City Council enacts moratorium on medical marijuana gardens
June 28, 2011
By Warren Kagarise
Issaquah leaders enacted a six-month moratorium on medical marijuana collective gardens June 20, as the city prepares to address a state law meant to clarify the hazy rules surrounding medical marijuana.
City Council members enacted the moratorium in a unanimous decision. State law authorizes a city to impose a moratorium as leaders consider possible land-use or zoning changes. The pause is meant to allow city leaders to consider options for collective gardens.
Under state law, up to 10 qualifying patients can join together and form a collective garden of up to 45 plants, so long as the marijuana is not visible from public spaces.

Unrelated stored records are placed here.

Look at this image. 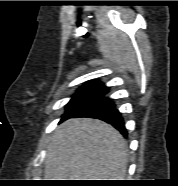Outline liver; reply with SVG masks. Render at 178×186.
I'll return each instance as SVG.
<instances>
[{
	"label": "liver",
	"mask_w": 178,
	"mask_h": 186,
	"mask_svg": "<svg viewBox=\"0 0 178 186\" xmlns=\"http://www.w3.org/2000/svg\"><path fill=\"white\" fill-rule=\"evenodd\" d=\"M128 148L111 125L90 118L69 119L47 146L45 180H124Z\"/></svg>",
	"instance_id": "liver-1"
}]
</instances>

The initial measure before the council included language about a moratorium on medical marijuana dispensaries as well. Councilman Fred Butler eliminated the language before the vote.
“The reason for deleting ‘medical marijuana dispensaries’ is, they’re currently illegal and were not addressed in the” recent state legislation, he said before the council decision.
Members also set a public hearing on the moratorium for July 18.
“The moratorium gives the city a timeout to figure out how to deal with collective gardens, which is very appropriate,” Councilwoman Stacy Goodman said after the decision. “Now is the time for citizens to tell us how collective gardens should be regulated. I’m not sure they can be banned under current state law. So, we need to figure out a way to balance the mandate of state voters with local community values.”
Marijuana rules remain confusing
City Council regular meeting
The situation is confusing because marijuana, medical or otherwise, remains illegal under federal law.
Washington voters legalized medical marijuana in a 1998 ballot initiative, but the ambiguous language in the measure continues to cause headaches for patients and policymakers. Physicians can recommend, but not prescribe, medical marijuana for patients.
The state law does not allow for dispensaries, but relaxed enforcement in many cities enabled medical marijuana dispensaries to open.
State legislators sought to clarify rules surrounding medical marijuana — to legalize and regulate medical marijuana dispensaries and grow operations — in the 2011 regular legislative session.
The landmark legislation passed the House of Representatives and the Senate, but Gov. Chris Gregoire vetoed parts after federal prosecutors threatened to charge state employees for carrying out the law.
The legislation contained language to authorize the state to license and regulate — but not decriminalize — dispensaries and grow operations.
Gregoire vetoed provisions in the legislation related to licensing producers, processors and dispensers. The governor also struck a provision to establish a state registry for medical marijuana patients, providers and collective gardens.
“We would like to have time to get community input on how the city should address this quasi-legal issue,” Councilman Tola Marts said. “I think that, for instance, it could be a zoning issue or it could be the community’s dead-set against it.”
Cities seek to address state law
The decision prompted maneuvering among municipal officials before the state law goes into effect July 22.
North Bend imposed a yearlong moratorium on medical marijuana dispensaries June 7. Unlike Issaquah, no medical marijuana outlet is open in North Bend. Elsewhere in King County, Federal Way imposed a six-month moratorium on medical marijuana facilities in April. Kent also called on medical marijuana dispensaries to close.
“I think that it’s clearly in flux right now. I think that other municipalities are sorting through this as well,” Marts said. “I think that our community should take a look, and we as leaders should take a look, at how other municipalities are dealing with this.”
The moratorium also prompted questions about the sole medical marijuana collective in Issaquah.
(The Kind Alternative Medical Collective, a nonprofit medical marijuana collective in Preston, opened in February, but King County jurisdiction applies because the community is in the unincorporated area.)
GreenLink Collective appealed in March after the city denied a business license to the downtown medical marijuana collective. The city denied the application, because planners decided the collective is more similar to a drugstore or a pharmacy, rather than a social services organization. The city hearing examiner denied the appeal June 20.
“The law is very clear that collectives are allowed under the statute,” said Aaron Pelley, a Seattle attorney representing the collective. “So, they’re basically saying, ‘We’re not going to allow something that the Legislature for the state of Washington has decided can be.’ It’s very alarming that the city of Issaquah thinks that it can usurp the legislation of the state of Washington.”